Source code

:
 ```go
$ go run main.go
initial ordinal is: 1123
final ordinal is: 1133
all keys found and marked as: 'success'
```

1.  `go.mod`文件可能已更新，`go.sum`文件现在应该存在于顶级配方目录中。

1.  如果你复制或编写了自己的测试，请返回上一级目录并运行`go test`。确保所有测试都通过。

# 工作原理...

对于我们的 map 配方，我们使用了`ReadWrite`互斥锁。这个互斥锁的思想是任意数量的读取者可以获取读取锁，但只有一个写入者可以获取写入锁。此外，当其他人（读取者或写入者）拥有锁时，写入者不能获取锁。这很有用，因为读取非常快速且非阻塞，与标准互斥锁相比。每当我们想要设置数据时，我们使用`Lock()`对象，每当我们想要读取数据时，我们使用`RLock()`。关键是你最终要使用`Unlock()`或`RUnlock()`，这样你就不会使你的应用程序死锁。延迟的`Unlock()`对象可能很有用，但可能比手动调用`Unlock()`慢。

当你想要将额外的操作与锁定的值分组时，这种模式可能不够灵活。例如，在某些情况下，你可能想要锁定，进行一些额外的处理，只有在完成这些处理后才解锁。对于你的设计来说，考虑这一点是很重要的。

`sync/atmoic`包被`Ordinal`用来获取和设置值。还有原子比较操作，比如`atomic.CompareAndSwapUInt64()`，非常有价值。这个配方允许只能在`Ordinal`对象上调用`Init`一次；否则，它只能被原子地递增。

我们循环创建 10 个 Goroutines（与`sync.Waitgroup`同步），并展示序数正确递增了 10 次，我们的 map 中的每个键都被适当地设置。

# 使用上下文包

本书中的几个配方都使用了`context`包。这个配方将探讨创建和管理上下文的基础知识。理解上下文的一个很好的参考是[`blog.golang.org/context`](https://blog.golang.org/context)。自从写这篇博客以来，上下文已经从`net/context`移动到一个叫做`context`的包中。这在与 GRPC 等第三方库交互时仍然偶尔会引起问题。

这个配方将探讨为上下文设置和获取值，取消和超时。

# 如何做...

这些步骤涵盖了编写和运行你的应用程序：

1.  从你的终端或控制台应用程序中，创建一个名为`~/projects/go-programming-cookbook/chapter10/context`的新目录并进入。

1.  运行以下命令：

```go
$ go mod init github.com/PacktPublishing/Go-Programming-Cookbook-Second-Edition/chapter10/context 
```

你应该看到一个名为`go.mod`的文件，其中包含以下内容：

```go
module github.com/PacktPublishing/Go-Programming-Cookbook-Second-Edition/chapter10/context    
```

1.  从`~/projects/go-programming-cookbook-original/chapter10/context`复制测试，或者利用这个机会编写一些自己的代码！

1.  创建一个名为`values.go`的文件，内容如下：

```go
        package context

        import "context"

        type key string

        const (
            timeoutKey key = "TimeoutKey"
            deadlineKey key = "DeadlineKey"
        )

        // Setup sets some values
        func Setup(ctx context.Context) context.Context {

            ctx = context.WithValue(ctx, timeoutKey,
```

TRY IT →
Exact output of every entry is required.

SOLUTION TO THE EXERCISE →
Source code

:
 ```go
$ go run main.go
initial ordinal is: 1123
final ordinal is: 1133
all keys found and marked as: 'success'
```

1.  `go.mod`文件可能已更新，`go.sum`文件现在应该存在于顶级配方目录中。

1.  如果你复制或编写了自己的测试，请返回上一级目录并运行`go test`。确保所有测试都通过。

# 工作原理...

对于我们的 map 配方，我们使用了`ReadWrite`互斥锁。这个互斥锁的思想是任意数量的读取者可以获取读取锁，但只有一个写入者可以获取写入锁。此外，当其他人（读取者或写入者）拥有锁时，写入者不能获取锁。这很有用，因为读取非常快速且非阻塞，与标准互斥锁相比。每当我们想要设置数据时，我们使用`Lock()`对象，每当我们想要读取数据时，我们使用`RLock()`。关键是你最终要使用`Unlock()`或`RUnlock()`，这样你就不会使你的应用程序死锁。延迟的`Unlock()`对象可能很有用，但可能比手动调用`Unlock()`慢。

当你想要将额外的操作与锁定的值分组时，这种模式可能不够灵活。例如，在某些情况下，你可能想要锁定，进行一些额外的处理，只有在完成这些处理后才解锁。对于你的设计来说，考虑这一点是很重要的。

`sync/atmoic`包被`Ordinal`用来获取和设置值。还有原子比较操作，比如`atomic.CompareAndSwapUInt64()`，非常有价值。这个配方允许只能在`Ordinal`对象上调用`Init`一次；否则，它只能被原子地递增。

我们循环创建 10 个 Goroutines（与`sync.Waitgroup`同步），并展示序数正确递增了 10 次，我们的 map 中的每个键都被适当地设置。

# 使用上下文包

本书中的几个配方都使用了`context`包。这个配方将探讨创建和管理上下文的基础知识。理解上下文的一个很好的参考是[`blog.golang.org/context`](https://blog.golang.org/context)。自从写这篇博客以来，上下文已经从`net/context`移动到一个叫做`context`的包中。这在与 GRPC 等第三方库交互时仍然偶尔会引起问题。

这个配方将探讨为上下文设置和获取值，取消和超时。

# 如何做...

这些步骤涵盖了编写和运行你的应用程序：

1.  从你的终端或控制台应用程序中，创建一个名为`~/projects/go-programming-cookbook/chapter10/context`的新目录并进入。

1.  运行以下命令：

```go
$ go mod init github.com/PacktPublishing/Go-Programming-Cookbook-Second-Edition/chapter10/context 
```

你应该看到一个名为`go.mod`的文件，其中包含以下内容：

```go
module github.com/PacktPublishing/Go-Programming-Cookbook-Second-Edition/chapter10/context    
```

1.  从`~/projects/go-programming-cookbook-original/chapter10/context`复制测试，或者利用这个机会编写一些自己的代码！

1.  创建一个名为`values.go`的文件，内容如下：

```go
        package context

        import "context"

        type key string

        const (
            timeoutKey key = "TimeoutKey"
            deadlineKey key = "DeadlineKey"
        )

        // Setup sets some values
        func Setup(ctx context.Context) context.Context {

            ctx = context.WithValue(ctx, timeoutKey,
```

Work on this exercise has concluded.